▶
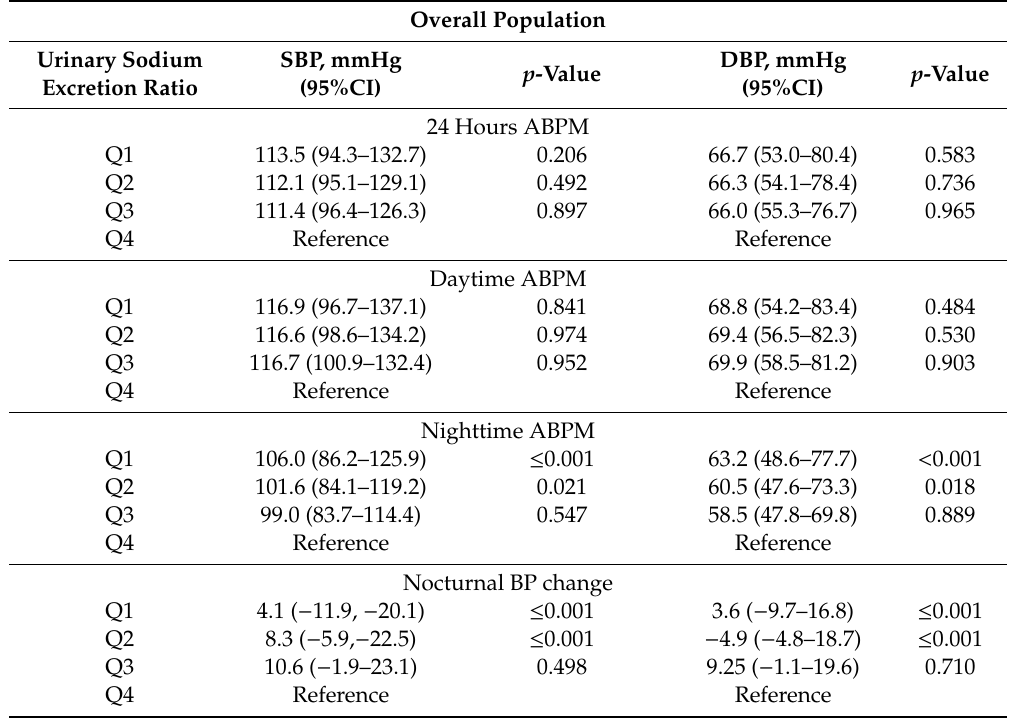
Table 2. Association between ambulatory blood pressure parameters (24-h, daytime and nighttime), nocturnal change and daytime / nighttime urinary sodium excretion ratio by quartiles.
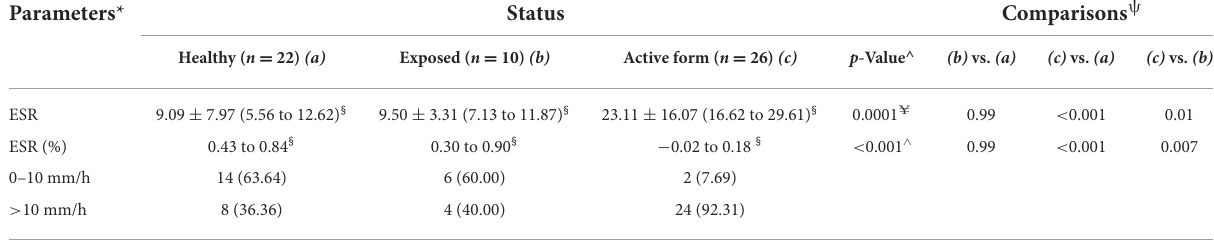
TABLE 1 Mean (M), standard deviation (SD), and confidential interval (CI) of erythrocyte sedimentation rate (ESR) as well as number and percentage of dogs with altered ESR level in healthy dogs, exposed dogs, and animals affected by a canine leishmaniosis (CanL) active form. Parameters *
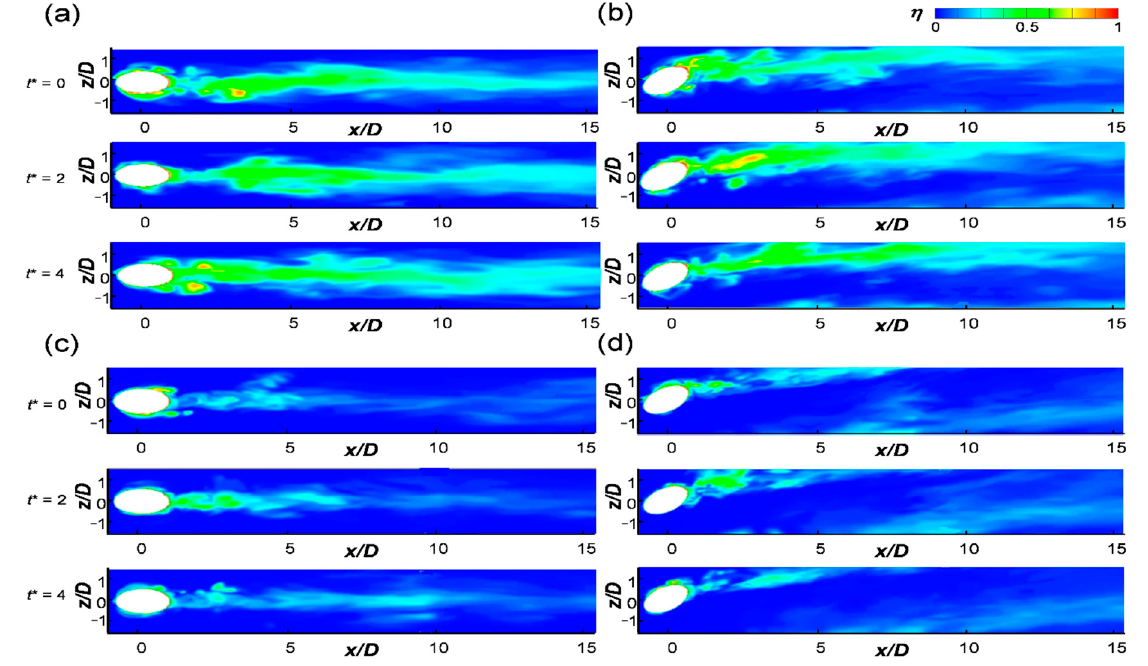
Figure 13. Instantaneous adiabatic film cooling effectiveness distributions: ( a ) M = 0.5, β = 0°; ( b ) M = 0.5, β = 30°; ( c ) M = 1.0, β = 0°; and ( d ) M = 1.0, β = 30°.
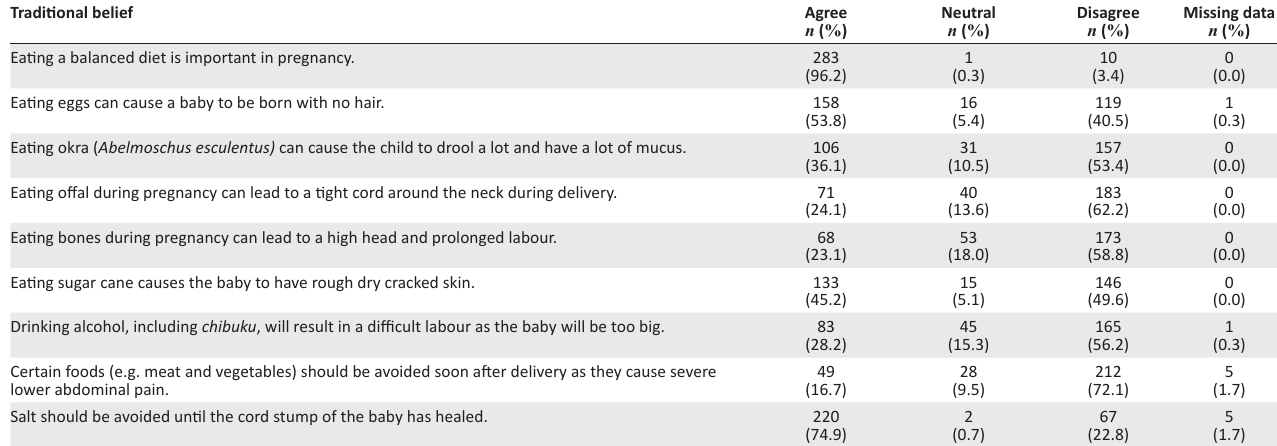
TABLE 3: Traditional beliefs on behaviour during pregnancy questions ( n = 294). Traditional belief Agree Antenatal care should be started as soon as a woman knows she is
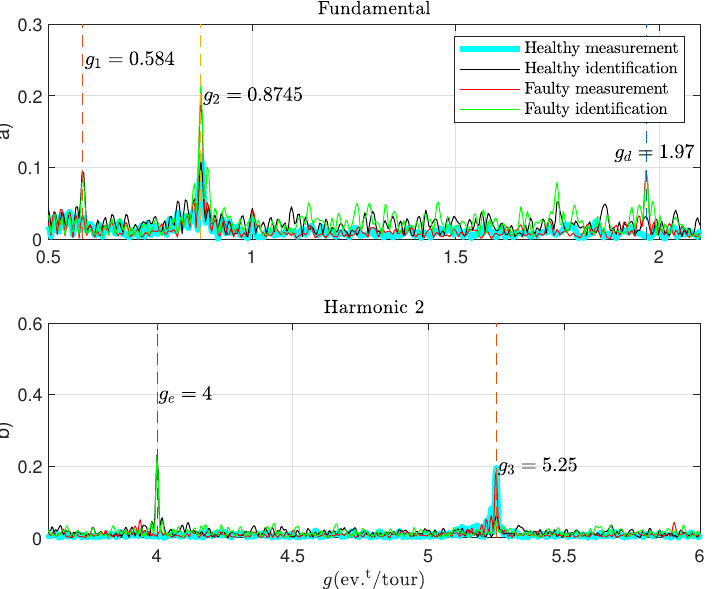
Figure 10. Angular spectrum of mechanical frequency. ( a ) between 0.5 and 2 ev. t /rev, ( b ) between 0 and 6 ev. t /rev.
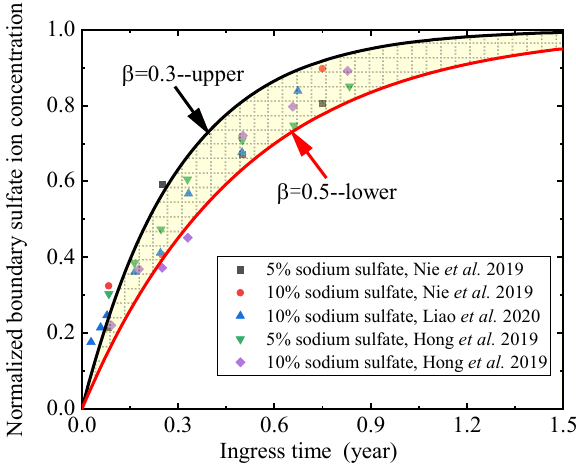
Figure 4. Profiles of boundary sulfate ion concentration.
◀
# [Work to complete]
Without any of the pictures, set the entries down again exactly as written.

# [Answer for this exercise]
Table 2. Association between ambulatory blood pressure parameters (24-h, daytime and nighttime), nocturnal change and daytime / nighttime urinary sodium excretion ratio by quartiles.
TABLE 1 Mean (M), standard deviation (SD), and confidential interval (CI) of erythrocyte sedimentation rate (ESR) as well as number and percentage of dogs with altered ESR level in healthy dogs, exposed dogs, and animals affected by a canine leishmaniosis (CanL) active form. Parameters *
Figure 13. Instantaneous adiabatic film cooling effectiveness distributions: ( a ) M = 0.5, β = 0°; ( b ) M = 0.5, β = 30°; ( c ) M = 1.0, β = 0°; and ( d ) M = 1.0, β = 30°.
TABLE 3: Traditional beliefs on behaviour during pregnancy questions ( n = 294). Traditional belief Agree Antenatal care should be started as soon as a woman knows she is
Figure 10. Angular spectrum of mechanical frequency. ( a ) between 0.5 and 2 ev. t /rev, ( b ) between 0 and 6 ev. t /rev.
Figure 4. Profiles of boundary sulfate ion concentration.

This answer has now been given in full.